There were bits I have no idea if they were scripted or not. Mr Sleepybum dressing up as a police inspector and putting his jacket on only one arm added to the relentless bonkersness of the show whilst the sound engineer seemingly getting the wrong song for the shark dream was either unintentional genius or astonishingly good acting. There was one moment that got every single child off their feet and rampaging round the stage was glorious… but I shan’t spoil the surprise. Admittedly, there were a couple of moments that didn’t quite land as well as others but overall this was a grand wee show that deserved the full house and deserved to be at a bigger audience. Just the sort of silly, puerile, crackers show that the Fringe needs for kids.

One thing I would say: it does get raucous (which my kids loved – they were shouting and running about etc) but some children particularly neurodivergent ones may get a fright with the noise or things being thrown to them.

Come for the rubber masks. Stay for the raucous interaction. Get your pyjamas on and join for a kip.

 

‘Abbey’s Box’ (Venue 236, until AUG 26th)

“Abbey Glover presents an up close and personal performance well suited to the intimacy of the Sprout Theatre”

Editorial Rating: 4 Stars (Nae Bad)

When trawling through the Fringe catalogue seeking interesting-looking theatre, it’s always a good idea to keep an eye out for what’s going on in some of the smaller venues. It’s in the nature of fringe drama that there are a lot of solo shows to choose from, but every now and again you stumble across the odd small gem hidden away in a small room in a large old building just off one of Edinburgh’s main thoroughfares.

Abbey’s Box is just such a gem: a one-woman show performed in a small black box studio theatre. This wryly humorous drama tells the first-person story of a young woman’s life from childhood, through school, to her first love affair. Abbey is a quirky, charming, introspective girl with big dreams who wants to love and be loved. Whilst not a laugh-out-loud comedy, the way in which the episodes of her life are enacted in this show raise many a chuckle of recognition, of sympathy, and of embarrassed familiarity from the audience. Using an engaging mixture of physical drama and storytelling, Abbey Glover presents an up close and personal performance well suited to the intimacy of the Sprout Theatre, one of the smaller venues in Greenside at Infirmary Street. As a 64 year-old man, I often found myself spellbound by her revelations concerning the (to me) hitherto mysterious workings of the female psyche during relationships, not only concerning what she was thinking, but her intuition about what he thought of her. The sympathetic reactions from the women in the audience suggested I was onto something here!

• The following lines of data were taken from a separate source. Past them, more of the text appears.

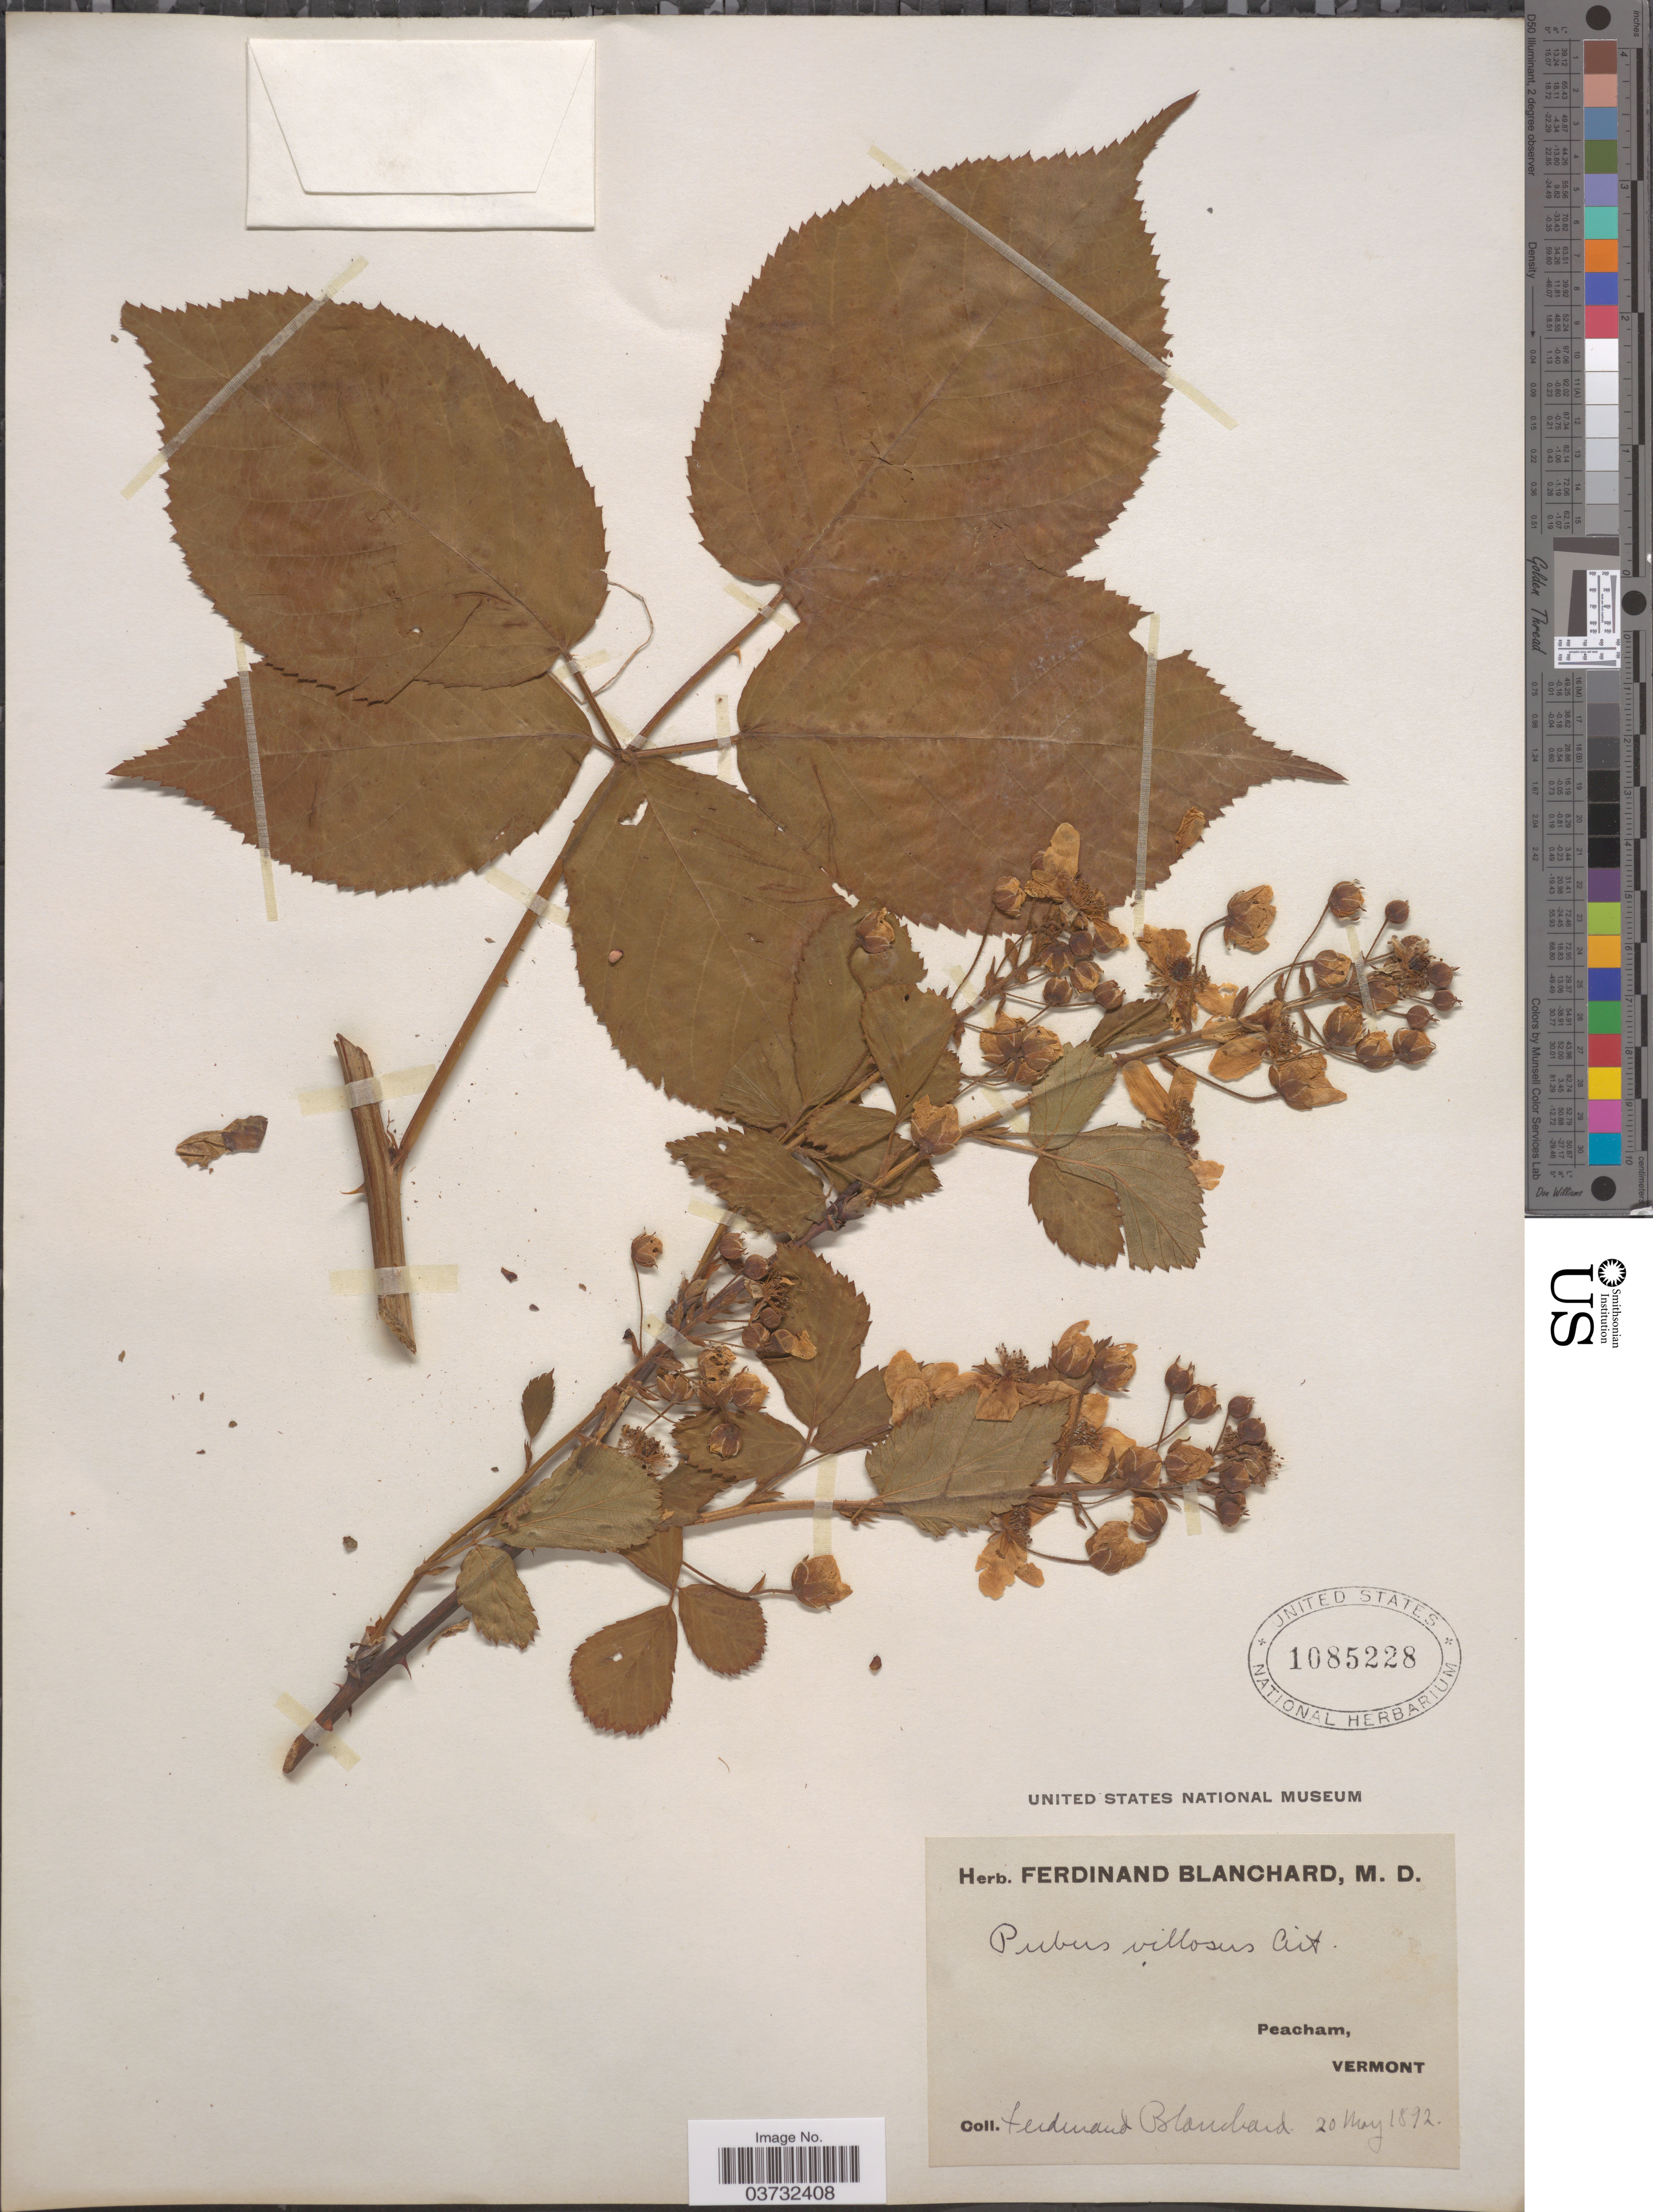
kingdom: Plantae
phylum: Tracheophyta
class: Magnoliopsida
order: Rosales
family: Rosaceae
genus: Rubus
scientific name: Rubus villosus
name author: Thunb.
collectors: F. Blanchard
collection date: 1892-05-20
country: United States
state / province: Vermont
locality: Peacham.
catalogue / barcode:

Abbey shows us the intimate details of her relationship with a young man, from an awkward first date as teenagers at a high school prom, through their developing life together in California and Vermont, to their first maladroit attempts at sex. There is much insightful observation of the private, unspoken expectations that lovers have of each other; wryly articulated aloud here to reveal the underlying absurdity of love – which does, indeed, as someone once said, make fools of us all. And the eponymous box? A metaphor, of course, for Abbey’s hang-ups, foibles, fears, and introspection. But, this being Fringe theatre, there is an actual box which has a supporting role, not as a character, but as a well-manipulated extension of the protagonist’s persona.

In a meta-theatrical moment, Abbey breaks the fourth wall to self-referentially mock herself using the familiar accusation that one-woman shows are really a form of therapy for the performer. I don’t know how much of this show was based on Abbey Glover’s actual life, but by the end I – along with the rest of the audience – strongly applauded the slice of life that we’d just been treated to. The late afternoon show runs until 26th August, so get your coats on and go see it! Go for the box – there really is one! Stay for the quirky insights into the female psyche. Leave armed with a few new ideas concerning what your partner might be thinking about you.